Dai rogiti notarili si possono ricavare ulteriori informazioni sugli edifici: la "casa di villeggiatura" era disposta su due piani e aveva 18 ambienti; la "casa d’affitto" (al di là di via Berretta Rossa, all’angolo "casa con stalla, rimessa a fienile" e con la via Emilia) erano anch’esse a due piani con -rispettivamente- 14 e 15 vani. Facevano parte dell’acquisto anche tutti i mobili presenti nella villa, "gli arredi sacri della cappella, la vaseria, gli agrumi e il vasellame di cantina".

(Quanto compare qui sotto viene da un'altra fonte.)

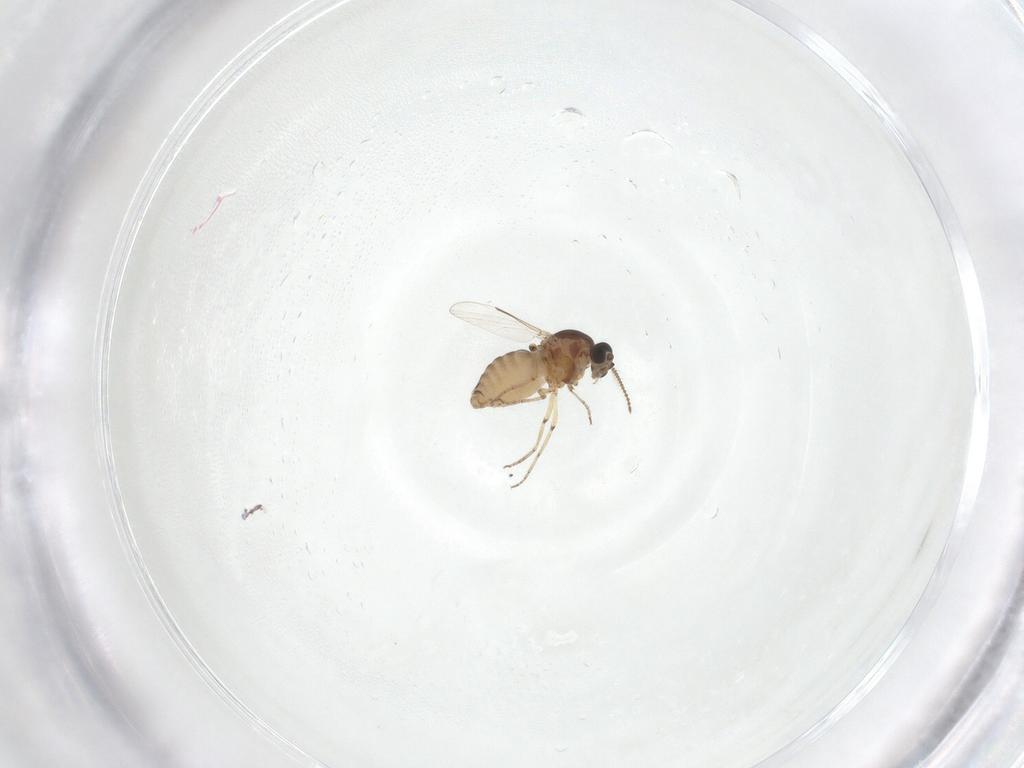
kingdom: Animalia
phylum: Arthropoda
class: Insecta
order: Diptera
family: Ceratopogonidae
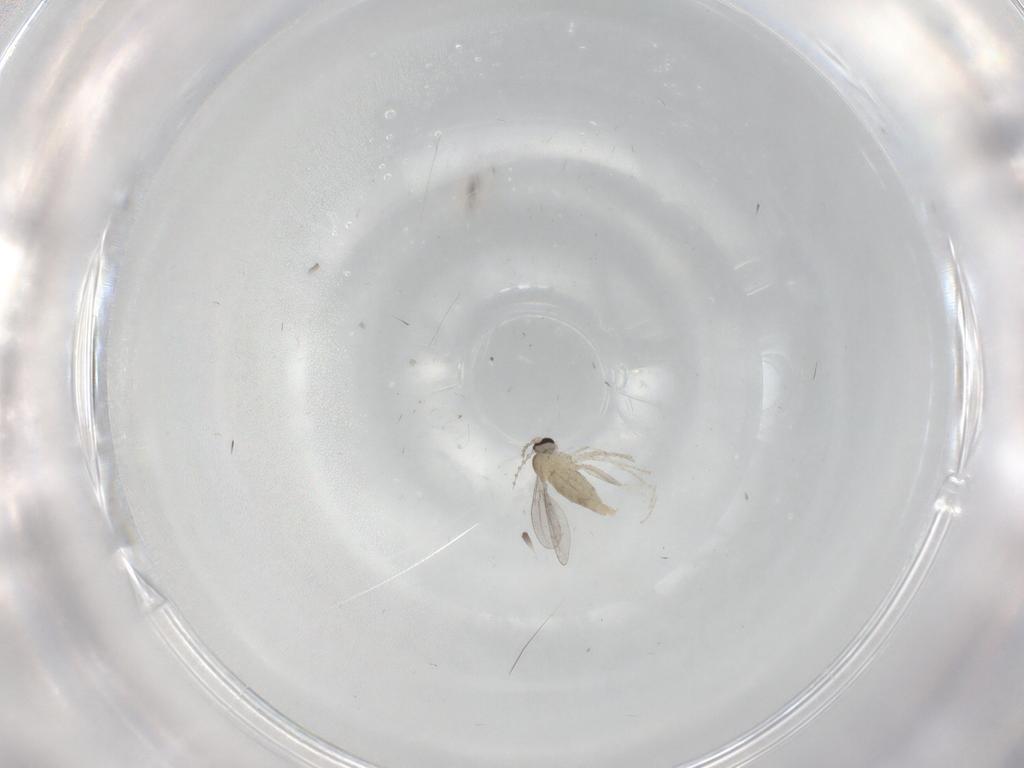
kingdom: Animalia
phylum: Arthropoda
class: Insecta
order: Diptera
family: Cecidomyiidae
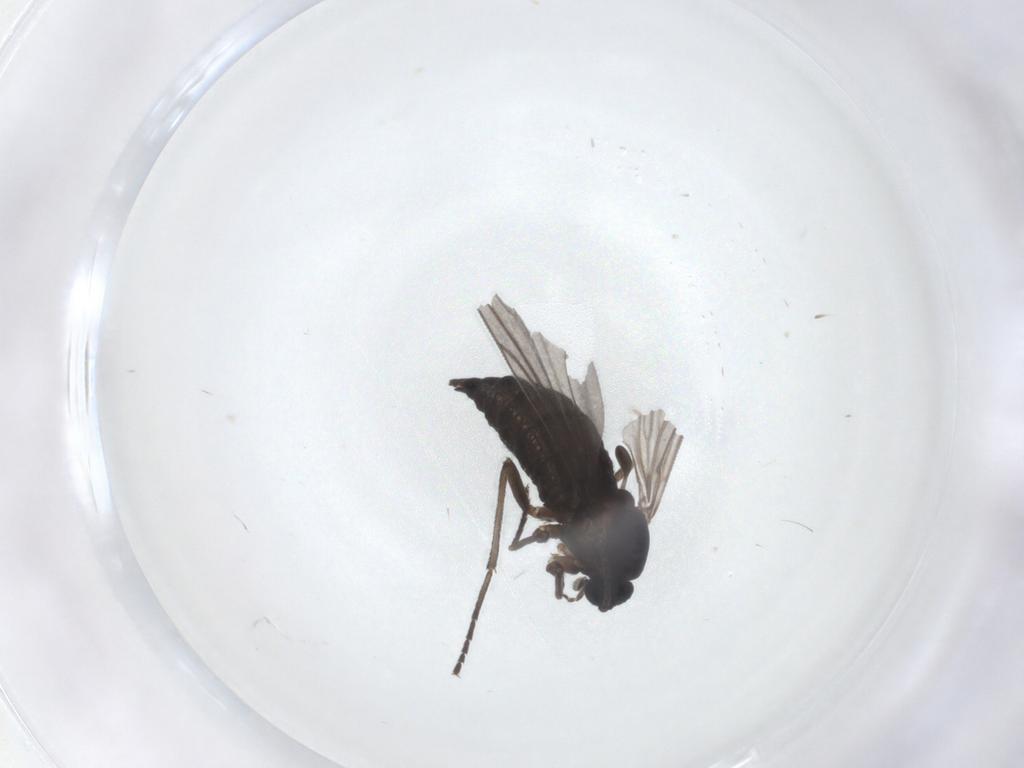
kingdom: Animalia
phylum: Arthropoda
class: Insecta
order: Diptera
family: Sciaridae
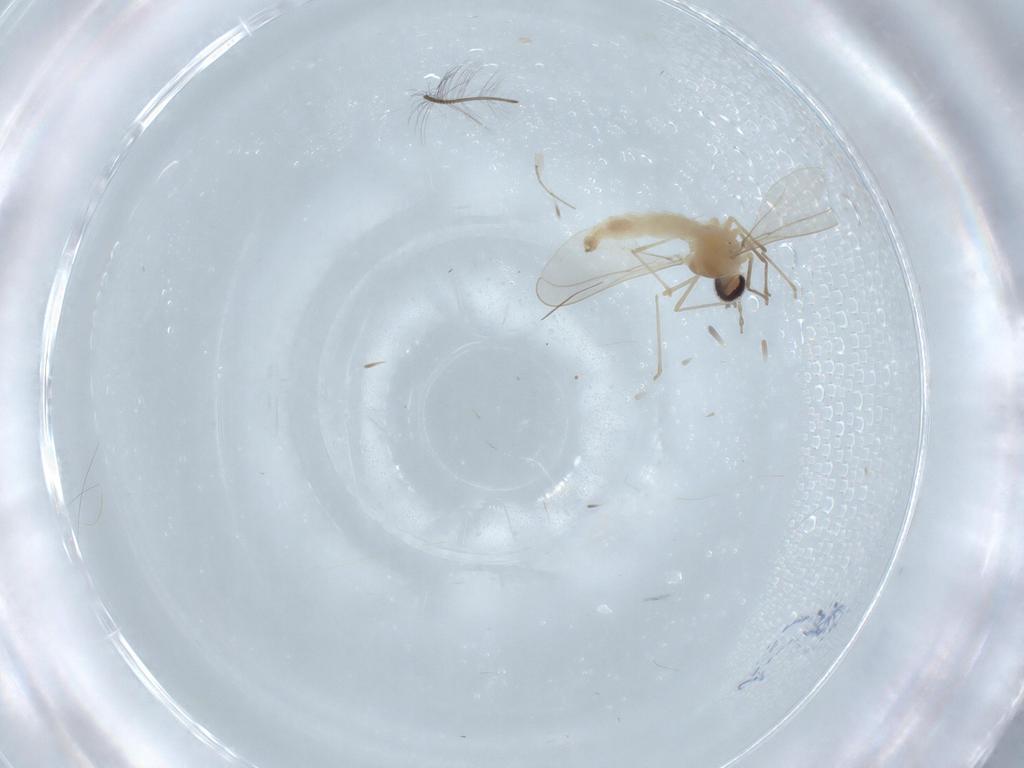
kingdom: Animalia
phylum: Arthropoda
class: Insecta
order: Diptera
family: Cecidomyiidae
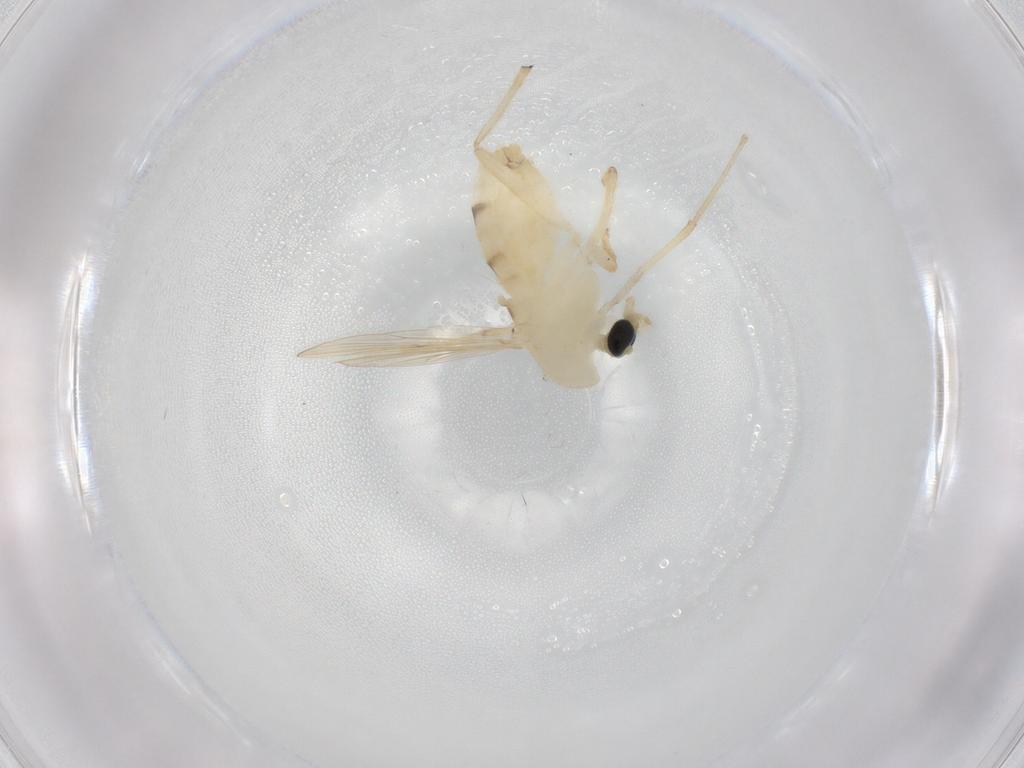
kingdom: Animalia
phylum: Arthropoda
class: Insecta
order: Diptera
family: Chironomidae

Quando nel 1919 la proprietà venne venduta al Dr. Carlo Parenti e -in minima parte- alla sua Società , le Fonderie Parenti e C, dai documenti apprendiamo nel corso degli anni erano stati compiuti importanti interventi per quanto riguarda gli edifici. La villa padronale era stata ampliata e portata a 43 ambienti, mentre nel luogo dove sorgeva la piccola cappella privata era stata eretta una nuova costruzione -oggi è adibita a scuola materna- utilizzata come serra al piano inferiore e abitazione civile al primo piano. Un altro stabile con botteghe e ben 88 vani -non compreso però nel contratto di vendita- era stato costruito all’angolo tra la via Emilia e via Berretta Rossa, di fronte all’altro già proprietà Mamo. Carlo Parenti, le cui Officine confinavano con il lato est dell’area acquistata, era il primo interessato al terreno in vista di una crescita dello stabilimento, puntualmente verificatosi negli anni successivi dopo la fusione che aveva dato vita alla "Società Anonima Officine Calzoni Parenti". L’Amministrazione Comunale, nel 1919, era alla ricerca di un edificio per i "sobborghi di Otto Colonne e S. Viola la cui popolazione scolastica -si affermava in una delibera del Consiglio Comunale- è in continuo aumento e si impone l’apertura di una nuova scuola di corso elementare". Il trenta maggio 1919 il Consiglio Comunale all’unanimità decideva "l’acquisto dall’attuale proprietario Sig. Dr. Carlo Parenti della Villa Borghi Mamo in località Otto Colonne cui è annesso un ampio giardino e che si presta ad essere adattata ad uso di scuola". L’acquisizione della villa, delle costruzioni adiacenti e di una piccola porzione di terreno veniva formalizzato l’anno successivo, il 10 Agosto 1920.

Le ricerche sono state compiute presso l’Archivio Notarile di Bologna, la Conservatoria dei Registri Immobiliari, l’Archivio di Stato (Catasto Boncompagni, Catasto Pontificio, Archivio Notarile, Archivio della Famiglia Montanari - Bianchini - Zagnoni) e l’Archivio del Conservatorio "G.B. Martini".